Hey, cool suggestion. I've tried it, but I don't see any difference .. 9.0r115 is the same performance-wise, even with "Textured2D" and "TexturedXrender" options enabled. Granted, my testing is crude, but it's really only interesting if it makes a real-world visible change for the better.
This might also be due to the fact that I am still using fglrx 8.40.4 (because of problems with certain wide-screen resolutions in 7.12). The 8.40.4 driver has those options in it, but if they're even functional in that release.. I don't know.

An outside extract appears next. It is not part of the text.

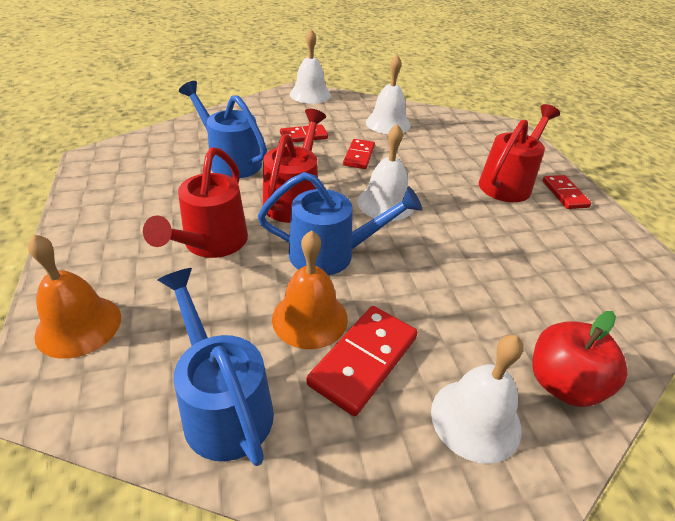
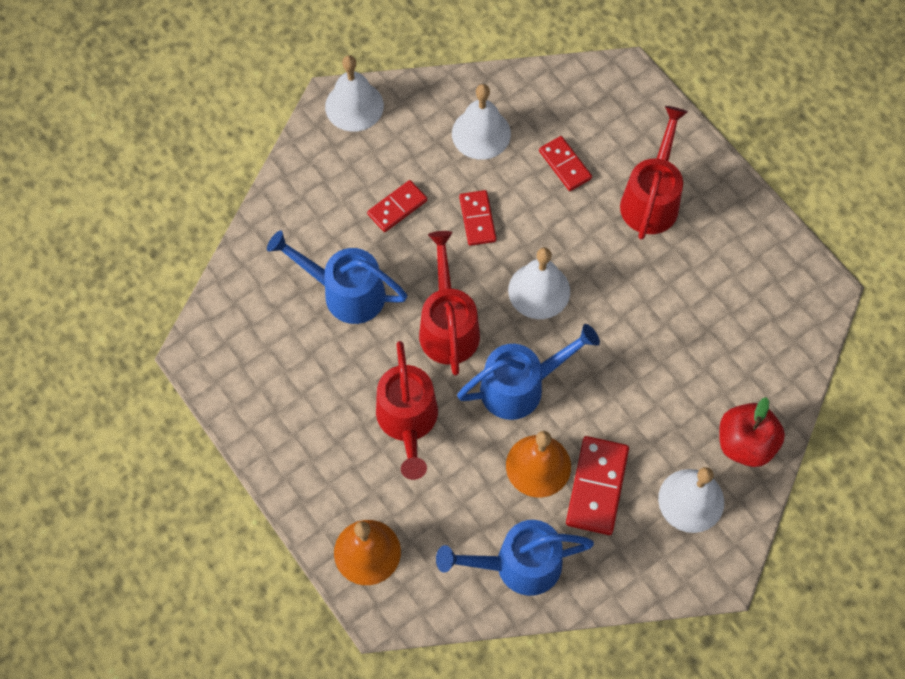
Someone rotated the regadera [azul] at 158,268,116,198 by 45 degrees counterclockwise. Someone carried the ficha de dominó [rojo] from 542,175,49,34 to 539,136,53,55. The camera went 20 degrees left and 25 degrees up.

[Ubuntu Gutsy 32bit, Firefox, Core Duo, ATI X1400 mobile]
I would suggest using the Catalyst 7.11 driver release. Did you experience any problems with that one? I think the Textured2D and TexturedXrender options have not really been implemented with 8.40.4.
oyvind
12-28-2007, 04:35 PM
I would suggest using the Catalyst 7.11 driver release. Did you experience any problems with that one? I think the Textured2D and TexturedXrender options have not really been implemented with 8.40.4.
Yep, but unfortunately there has been serious issues, bugs and problems with every single release after 8.40.4 on my ATI chipset (X1400, r5xx).
However, I'm certain that the options have some kind of effect in 8.40.4, since render_bench shows an enourmous increase in performance for non-scaled blending through XRender. It's fast, but the colours are all wrong :).
I guess I'll be trying these options with 8.1 (or whatever version number the next fglrx release will have).